Have you ever regretted something you did or did not do? How did you move beyond the regret? What did you learn from the experience?

Looking back and feeling regret is a part of life and our 12 step recovery journey will assist us in seeing these regrets and moving beyond them. Sometimes we see our reactivity in our relationships with others and wish we could have behaved differently. In our dis-ease, we see how we focused on energy on other people in an unbalanced way or learned to use substances including food or alcohol to cope and have regrets about this. In our addictive behavior, we also neglect our children, our families, friends, careers and health. Having some regret is part of our healing and empowerment journey. So how can we maximize the experience of regret? Here are some suggested tools turning our regrets into a welcome experience:

1) Embrace and acknowledge the regret. We can not transform anything until we fully acknowledge what is, right here and right now. Our 12 step journey gives us the emotional capacity and honesty to admit the existence of our regrets, grieve and find the gifts and learning from the experience.

2) Take the regret with any shame or grief to our Higher Power or Spiritual Source.

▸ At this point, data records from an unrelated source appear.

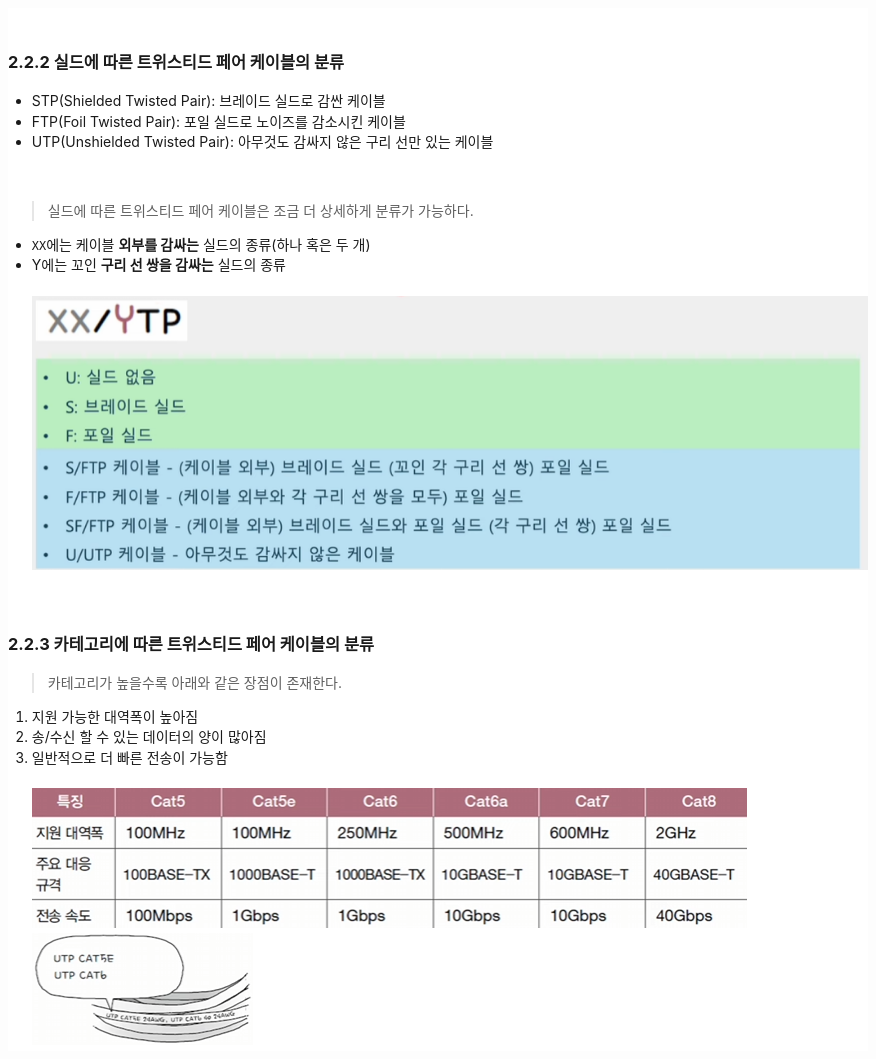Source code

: <br>

### 2.2.2 실드에 따른 트위스티드 페어 케이블의 분류

- STP(Shielded Twisted Pair): 브레이드 실드로 감싼 케이블
- FTP(Foil Twisted Pair): 포일 실드로 노이즈를 감소시킨 케이블
- UTP(Unshielded Twisted Pair): 아무것도 감싸지 않은 구리 선만 있는 케이블

<br>

> 실드에 따른 트위스티드 페어 케이블은 조금 더 상세하게 분류가 가능하다.

- `XX`에는 케이블 **외부를 감싸는** 실드의 종류(하나 혹은 두 개)
- Y에는 꼬인 **구리 선 쌍을 감싸는** 실드의 종류<br><br>
  ![](/assets/images/2024/2024-10-05-23-07-08.png)

<br>

### 2.2.3 카테고리에 따른 트위스티드 페어 케이블의 분류

> 카테고리가 높을수록 아래와 같은 장점이 존재한다.

1. 지원 가능한 대역폭이 높아짐
2. 송/수신 할 수 있는 데이터의 양이 많아짐
3. 일반적으로 더 빠른 전송이 가능함<br><br>
   ![](/assets/images/2024/2024-10-05-23-20-21.png)![](/assets/images/2024/2024-10-05-23-20-12.png)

In our prayer and meditation practice we can do our part (acknowledge the regret) and symbolically lay it at the feel of our Spiritual Source. We can allow our Higher Power to do for us what we may not be able to do for ourselves; forgive ourselves, heal and move through the regret.

3) Forgive ourselves. Once we are able to honestly acknowledge our regrets and offer ourselves compassion for doing our best at that time, we can begin to forgive. In our self-forgiveness we receive love and understanding from our Higher Power. The more that we embrace love and understanding for ourselves, the more we are able to offer this to others from a place of fullness and authenticity. We have more love, compassion and understanding to give to others.

4) Find the gift in the regret. Perhaps we regret not pursuing our dreams as a young woman because of our addictions or codependency. Once we embrace this regret, we can look at pursuing our dreams today. What is it that we wish to do today? Are there dreams we want to pursue and move toward? If we have behaviors that we regret with people we love, we can make amends and adjust our behavior. This is a gift for them as well.

With our support system in place, we can take actions to follow our passions, make amends for our behavior and use the tools to live more authentically within our own value system. At this stage of our recovery and healing, we have grieved, connected more deeply with our Higher Power, forgiven ourselves and offered this understanding and compassion to others. We transform regrets and integrate what we have learned into our lives today.